No one likes to hear "too bad, deal with it" as the response to their perceived problem, but I'm afraid we as a society are losing the essential skill of "dealing with" accidents, injustices, or just plain bad luck in favor or making someone else shoulder the blame.
Losing it? I personally doubt we had it in the first place. Just look at the rich and very not new history of scapegoating.
Blame the victim rather than admit a problem. Leprosy is a result of your sin. Smallpox however is blameless because it could happen to anyone. Lash out at the vulnerable rather than the source of the problem.
Survival bias is what leads to the perception of this lost golden era. Where all of the pioneer's children are healthy without doctors - nevermind the graves of the seven children and two other wives. We didn't have PTSD before WW1 just ignore all of the self medicating civil war veterans. This tendency isn't a moral component so much as a result of exposure and memory. Possibly a survival bias itself that remembering everything would be really bad for mental health.
Alternative explanation: the quality of care has been declining, for instance because of the ridiculously higher administrative spending in healthcare.
And the thing about painkillers is that they "fix" (to the patients' satisfaction) a hell of a lot of problems ... while bringing in extra money for the doctor and hospital. Any incompetent doctor, or just one that doesn't get the time to diagnose (administrators need to be paid, and that's justified by "productivity" of doctors. Productivity mostly means faster diagnoses. One very effective way to do that, of course, is just to make incomplete diagnoses)
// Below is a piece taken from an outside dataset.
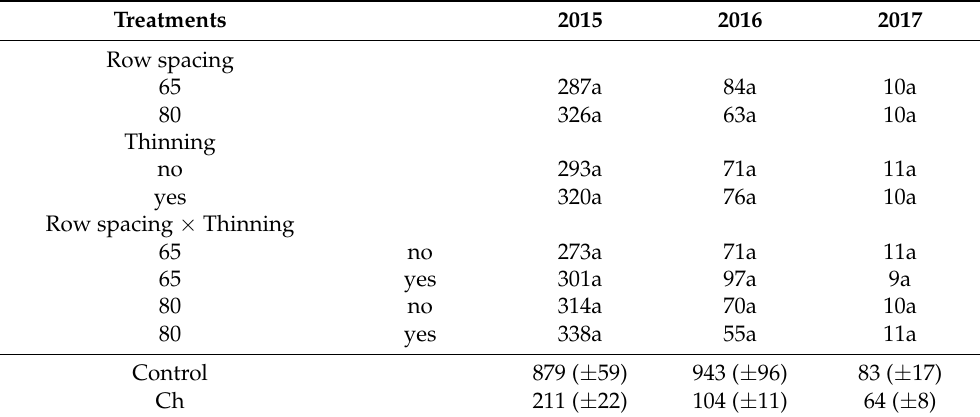
Table 1. Mean numbers of black bean aphid (all morphotic forms) per one broad beans plant in the 2015–2017 seasons.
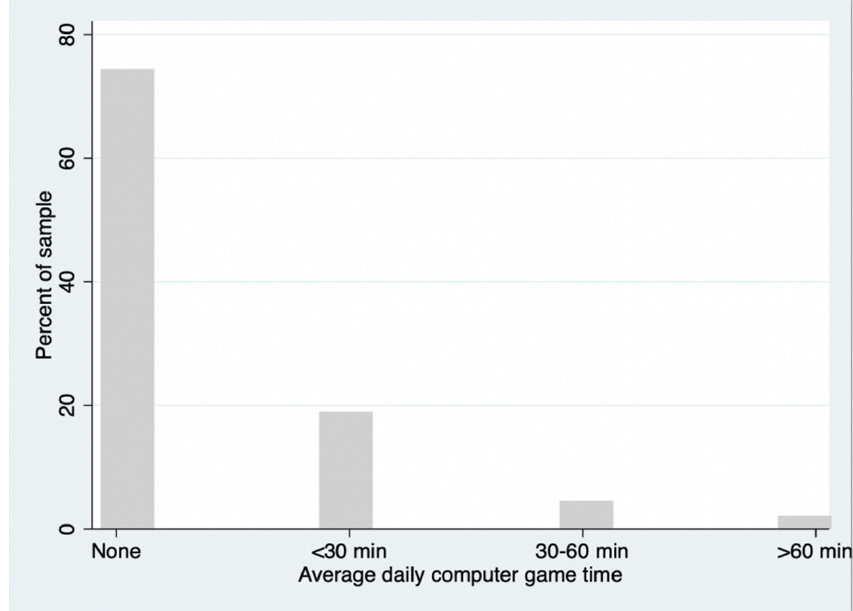
Figure 1. Histogram displaying average daily video game time of sample adolescents.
Secondly giving a painkiller is almost never a stupidly wrong decision (unlike taking out a kidney that then in a biopsy turns out to be fully healthy, regardless of how many symptoms matched). So it's ALSO low risk ! And I assure you, there are no words in the universe that cause administrators to drool half as much as the words "low risk".
Didn't we want market-based medicine ? Well, this is one instance where the market based choice is blatantly obvious.
Secondly I fear like now we're seeing the opposite reaction: people are acting against patients that have chronic pain and would not be able to function without constant painkillers. These patients will go back to self-medication (ie. alcohol and/or cocaine, both "decent" painkillers) like people did 50 years ago. It is not a good evolution to replace morphine with alcohol or cocaine.
Just "dealing with" injustices is enabling injustice through. And I am fully willing to help people in accident or bad luck assuming they will help me in bad luck.
I agree, although I think it is important to keep in mind that everyone has different levels at which "deal with it" is appropriate. I've heard people say that about patients fresh out of back surgery, which I find to be ludicrous. I think this should be something between only a person and their doctor.
These arent the same issue, though I agree we shouldnt take medication lightly for depression or pain but there still exists a massive industry specialized for american consumers to have these products pushed on them from all angles.
Do you feel a bit of pain? Unacceptable. We got to make it go away. Medicate it until you don't feel a thing.
Could your kid scrape a knee on the playing ground? Unacceptable, wrap it all in rubber.
Could you be offended by some text in a classic book? Unacceptable. Trigger warning, counseling on hand, feel free to skip it or read it together with a group in a safe space.
Something someone said makes you feel funny? Unacceptable. Report, protest, de-platform.